Hayatını idame ettirmekte zaten zorluk çeken toplumlarda bu tür kötü alışkanlıkların yaygınlaşmasının masum bir eğilim olmadığına inandığını dile getiren Erdoğan, şöyle konuştu:

"Geçmişte doğu bloku ülkelerinde alkolün, toplumları bir nevi uyuşturmak, geçmişleriyle bağlantılarını kesmek, düşünmelerini, tartışmalarını engellemek için araç olarak görüldüğünü biliyoruz. Devlet eliyle yapılan teşviklerle yaygınlaşan alkol kullanma sorunu hala ciddi boyutlardadır. Aynı şekilde tütün alışkanlığının da uzun yıllar boyunca çok büyük imkanlara sahip uluslararası şirketler tarafından özendirildiği, o da ortadadır. Gazete ve televizyonlarından sinemasına kadar tüm medya endüstrisi, bu konuda etkili bir araç olarak kullanılmıştır. Uyuşturucu bağımlılığının ciddi boyutlarda olduğu geri kalmış ülkelerin kahir ekseriyetinin önemli yeraltı ve yerüstü zenginliklerine sahip olması, aslında hadisenin gerisindeki sebeplerle ilgili olarak bize fikir veriyor."

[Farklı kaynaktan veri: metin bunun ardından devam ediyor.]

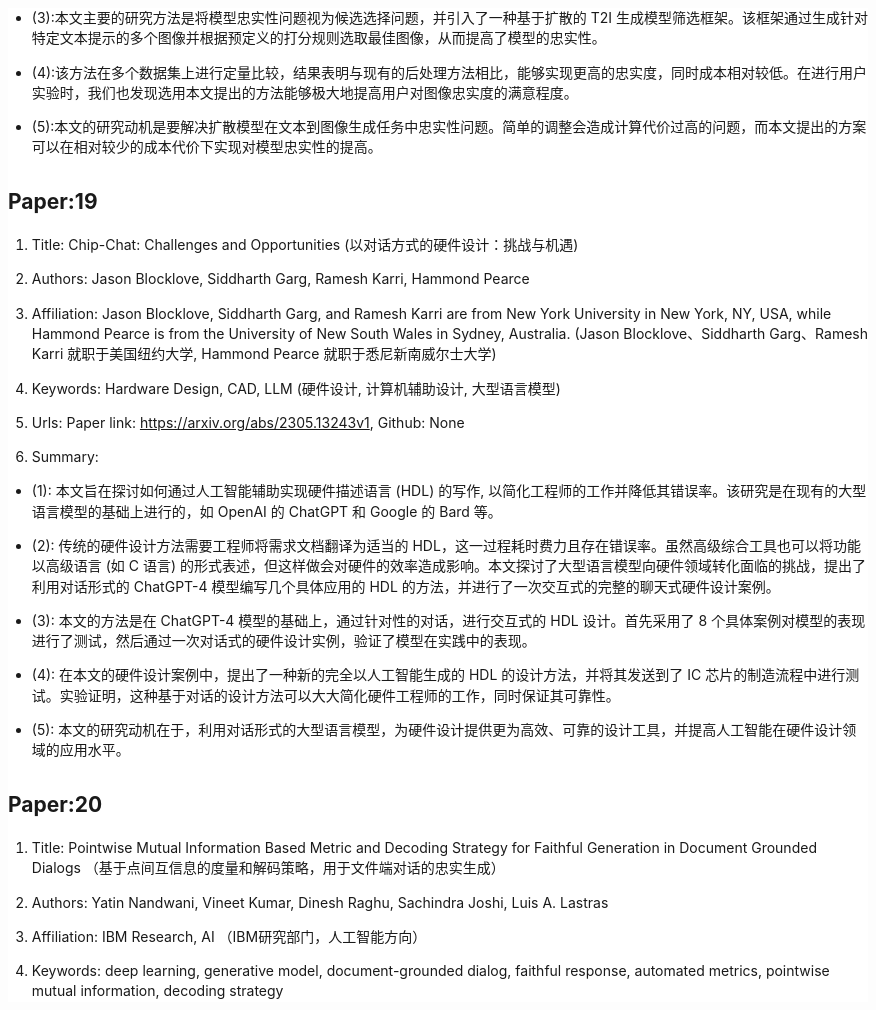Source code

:- (3):本文主要的研究方法是将模型忠实性问题视为候选选择问题，并引入了一种基于扩散的 T2I 生成模型筛选框架。该框架通过生成针对特定文本提示的多个图像并根据预定义的打分规则选取最佳图像，从而提高了模型的忠实性。

- (4):该方法在多个数据集上进行定量比较，结果表明与现有的后处理方法相比，能够实现更高的忠实度，同时成本相对较低。在进行用户实验时，我们也发现选用本文提出的方法能够极大地提高用户对图像忠实度的满意程度。

- (5):本文的研究动机是要解决扩散模型在文本到图像生成任务中忠实性问题。简单的调整会造成计算代价过高的问题，而本文提出的方案可以在相对较少的成本代价下实现对模型忠实性的提高。




 ## Paper:19




1. Title: Chip-Chat: Challenges and Opportunities (以对话方式的硬件设计：挑战与机遇)

2. Authors: Jason Blocklove, Siddharth Garg, Ramesh Karri, Hammond Pearce

3. Affiliation: Jason Blocklove, Siddharth Garg, and Ramesh Karri are from New York University in New York, NY, USA, while Hammond Pearce is from the University of New South Wales in Sydney, Australia. (Jason Blocklove、Siddharth Garg、Ramesh Karri 就职于美国纽约大学, Hammond Pearce 就职于悉尼新南威尔士大学)

4. Keywords: Hardware Design, CAD, LLM (硬件设计, 计算机辅助设计, 大型语言模型)

5. Urls: Paper link: https://arxiv.org/abs/2305.13243v1, Github: None

6. Summary:

- (1): 本文旨在探讨如何通过人工智能辅助实现硬件描述语言 (HDL) 的写作, 以简化工程师的工作并降低其错误率。该研究是在现有的大型语言模型的基础上进行的，如 OpenAI 的 ChatGPT 和 Google 的 Bard 等。 

- (2): 传统的硬件设计方法需要工程师将需求文档翻译为适当的 HDL，这一过程耗时费力且存在错误率。虽然高级综合工具也可以将功能以高级语言 (如 C 语言) 的形式表述，但这样做会对硬件的效率造成影响。本文探讨了大型语言模型向硬件领域转化面临的挑战，提出了利用对话形式的 ChatGPT-4 模型编写几个具体应用的 HDL 的方法，并进行了一次交互式的完整的聊天式硬件设计案例。 

- (3): 本文的方法是在 ChatGPT-4 模型的基础上，通过针对性的对话，进行交互式的 HDL 设计。首先采用了 8 个具体案例对模型的表现进行了测试，然后通过一次对话式的硬件设计实例，验证了模型在实践中的表现。 

- (4): 在本文的硬件设计案例中，提出了一种新的完全以人工智能生成的 HDL 的设计方法，并将其发送到了 IC 芯片的制造流程中进行测试。实验证明，这种基于对话的设计方法可以大大简化硬件工程师的工作，同时保证其可靠性。 

- (5): 本文的研究动机在于，利用对话形式的大型语言模型，为硬件设计提供更为高效、可靠的设计工具，并提高人工智能在硬件设计领域的应用水平。




 ## Paper:20




1. Title: Pointwise Mutual Information Based Metric and Decoding Strategy for Faithful Generation in Document Grounded Dialogs
（基于点间互信息的度量和解码策略，用于文件端对话的忠实生成）
                
2. Authors: Yatin Nandwani, Vineet Kumar, Dinesh Raghu, Sachindra Joshi, Luis A. Lastras

3. Affiliation: IBM Research, AI （IBM研究部门，人工智能方向）

4. Keywords: deep learning, generative model, document-grounded dialog, faithful response, automated metrics, pointwise mutual information, decoding strategy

Gelişmiş ülkelerdeki uyuşturucu ve alkol sorununun sebeplerinin daha farklı olduğunu ifade eden Erdoğan, Türkiye gibi orta gelişmişlikten, üst gelişmişlik grubuna geçme mücadelesi veren ülkelerdeki uyuşturucu ve alkol bağımlılığının yaygınlaşmasının gerisinde de ihmaller yanında farklı saiklerin olduğunu kaydetti.

Bağımlılığında artık çeşitlendiğini aktaran Erdoğan, sadece alkol ve tütün bağımlılığı değil, elektronik araçlardaki bağımlılığın çok daha büyük tehditleri oluşturduğunu söyledi.

Bugün, 2 yaşındaki bir yavrunun, cep telefonuna bağımlı hale geldiğini, her şeyden koptuğunu, anne ve babasından kaçarak onunla meşgul olduğunu belirten Erdoğan, "Bu da ayrı bir tehdit. Buna karşı da neler yapabiliriz? Bunun üzerinde de ayrıca çalışmamız lazım. Bugün Türkiye'de satılmış cep telefonu sayısı 70 milyon civarında. Bizim nüfusumuz, 81 milyon. Bu, çok ciddi olumsuz sinyaller veriyor." dedi.

Terör örgütlerinin en önemli finansman kaynağının uyuşturucu ticareti ile alkol ve tütün ürünleri kaçakçılığı olmasının tesadüf olmadığını vurgulayan Erdoğan, "Bağımlılık yapan maddeler öyle tehlikelidir ki üreten de taşıyan da satan da bunların aynı zamanda tüketicisi olmaktan kurtulamaz. Dolayısıyla bağımlılık yapan ürünlere karşı verilen mücadele, aynı zamanda terörün kaynaklarını kurutmaya yönelik bir mücadeledir. Terörün olmadığı yerlerde de organize suç örgütleri, aynı işlevleri üstlenir. Bizim gözümüzde bunların hiçbirinin diğerinden farkı yoktur." ifadelerini kullandı.